▸ **Required action**: Retype every record below word for word, leaving out the pictures.

Saved entries:
####

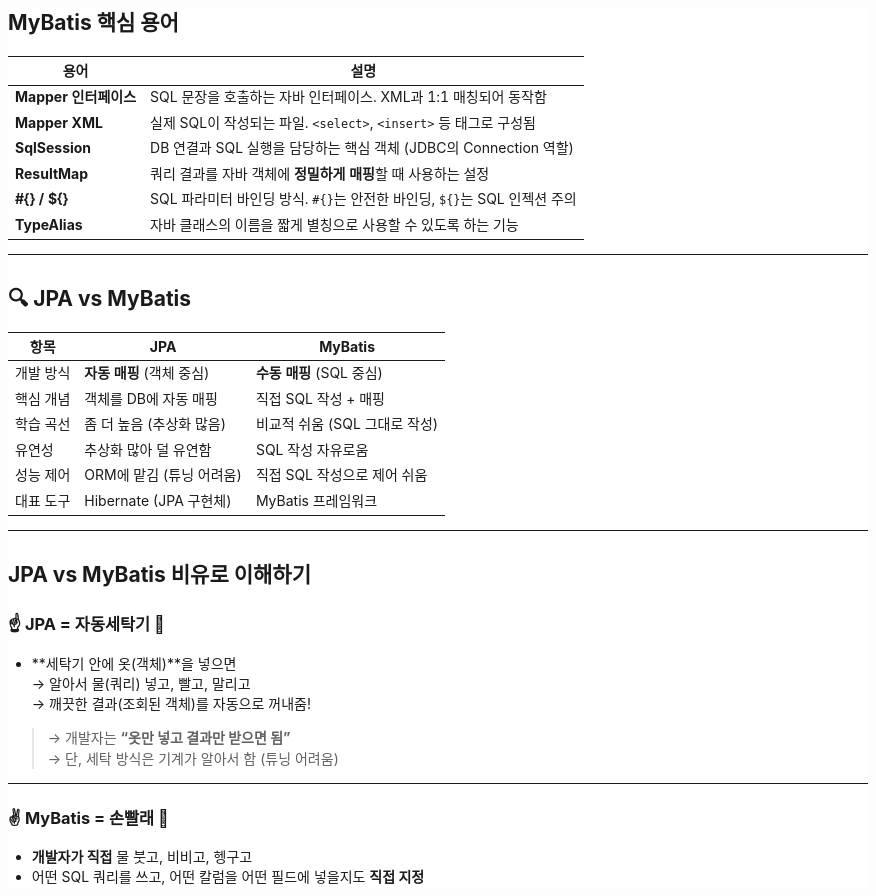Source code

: 
## MyBatis 핵심 용어

| 용어                  | 설명                                                                     |
| --------------------- | ------------------------------------------------------------------------ |
| **Mapper 인터페이스** | SQL 문장을 호출하는 자바 인터페이스. XML과 1:1 매칭되어 동작함           |
| **Mapper XML**        | 실제 SQL이 작성되는 파일. `<select>`, `<insert>` 등 태그로 구성됨        |
| **SqlSession**        | DB 연결과 SQL 실행을 담당하는 핵심 객체 (JDBC의 Connection 역할)         |
| **ResultMap**         | 쿼리 결과를 자바 객체에 **정밀하게 매핑**할 때 사용하는 설정             |
| **#{} / ${}**         | SQL 파라미터 바인딩 방식. `#{}`는 안전한 바인딩, `${}`는 SQL 인젝션 주의 |
| **TypeAlias**         | 자바 클래스의 이름을 짧게 별칭으로 사용할 수 있도록 하는 기능            |

---

## 🔍 JPA vs MyBatis

| 항목      | JPA                       | MyBatis                       |
| --------- | ------------------------- | ----------------------------- |
| 개발 방식 | **자동 매핑** (객체 중심) | **수동 매핑** (SQL 중심)      |
| 핵심 개념 | 객체를 DB에 자동 매핑     | 직접 SQL 작성 + 매핑          |
| 학습 곡선 | 좀 더 높음 (추상화 많음)  | 비교적 쉬움 (SQL 그대로 작성) |
| 유연성    | 추상화 많아 덜 유연함     | SQL 작성 자유로움             |
| 성능 제어 | ORM에 맡김 (튜닝 어려움)  | 직접 SQL 작성으로 제어 쉬움   |
| 대표 도구 | Hibernate (JPA 구현체)    | MyBatis 프레임워크            |

---

## JPA vs MyBatis 비유로 이해하기

### ☝️ JPA = 자동세탁기 👕

- **세탁기 안에 옷(객체)**을 넣으면  
  → 알아서 물(쿼리) 넣고, 빨고, 말리고  
  → 깨끗한 결과(조회된 객체)를 자동으로 꺼내줌!

> → 개발자는 **“옷만 넣고 결과만 받으면 됨”**  
> → 단, 세탁 방식은 기계가 알아서 함 (튜닝 어려움)

---

### ✌️ MyBatis = 손빨래 🧼

- **개발자가 직접** 물 붓고, 비비고, 헹구고
- 어떤 SQL 쿼리를 쓰고, 어떤 칼럼을 어떤 필드에 넣을지도 **직접 지정**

####

▸ **Exercise result**:
Source code

: 
## MyBatis 핵심 용어

| 용어                  | 설명                                                                     |
| --------------------- | ------------------------------------------------------------------------ |
| **Mapper 인터페이스** | SQL 문장을 호출하는 자바 인터페이스. XML과 1:1 매칭되어 동작함           |
| **Mapper XML**        | 실제 SQL이 작성되는 파일. `<select>`, `<insert>` 등 태그로 구성됨        |
| **SqlSession**        | DB 연결과 SQL 실행을 담당하는 핵심 객체 (JDBC의 Connection 역할)         |
| **ResultMap**         | 쿼리 결과를 자바 객체에 **정밀하게 매핑**할 때 사용하는 설정             |
| **#{} / ${}**         | SQL 파라미터 바인딩 방식. `#{}`는 안전한 바인딩, `${}`는 SQL 인젝션 주의 |
| **TypeAlias**         | 자바 클래스의 이름을 짧게 별칭으로 사용할 수 있도록 하는 기능            |

---

## 🔍 JPA vs MyBatis

| 항목      | JPA                       | MyBatis                       |
| --------- | ------------------------- | ----------------------------- |
| 개발 방식 | **자동 매핑** (객체 중심) | **수동 매핑** (SQL 중심)      |
| 핵심 개념 | 객체를 DB에 자동 매핑     | 직접 SQL 작성 + 매핑          |
| 학습 곡선 | 좀 더 높음 (추상화 많음)  | 비교적 쉬움 (SQL 그대로 작성) |
| 유연성    | 추상화 많아 덜 유연함     | SQL 작성 자유로움             |
| 성능 제어 | ORM에 맡김 (튜닝 어려움)  | 직접 SQL 작성으로 제어 쉬움   |
| 대표 도구 | Hibernate (JPA 구현체)    | MyBatis 프레임워크            |

---

## JPA vs MyBatis 비유로 이해하기

### ☝️ JPA = 자동세탁기 👕

- **세탁기 안에 옷(객체)**을 넣으면  
  → 알아서 물(쿼리) 넣고, 빨고, 말리고  
  → 깨끗한 결과(조회된 객체)를 자동으로 꺼내줌!

> → 개발자는 **“옷만 넣고 결과만 받으면 됨”**  
> → 단, 세탁 방식은 기계가 알아서 함 (튜닝 어려움)

---

### ✌️ MyBatis = 손빨래 🧼

- **개발자가 직접** 물 붓고, 비비고, 헹구고
- 어떤 SQL 쿼리를 쓰고, 어떤 칼럼을 어떤 필드에 넣을지도 **직접 지정**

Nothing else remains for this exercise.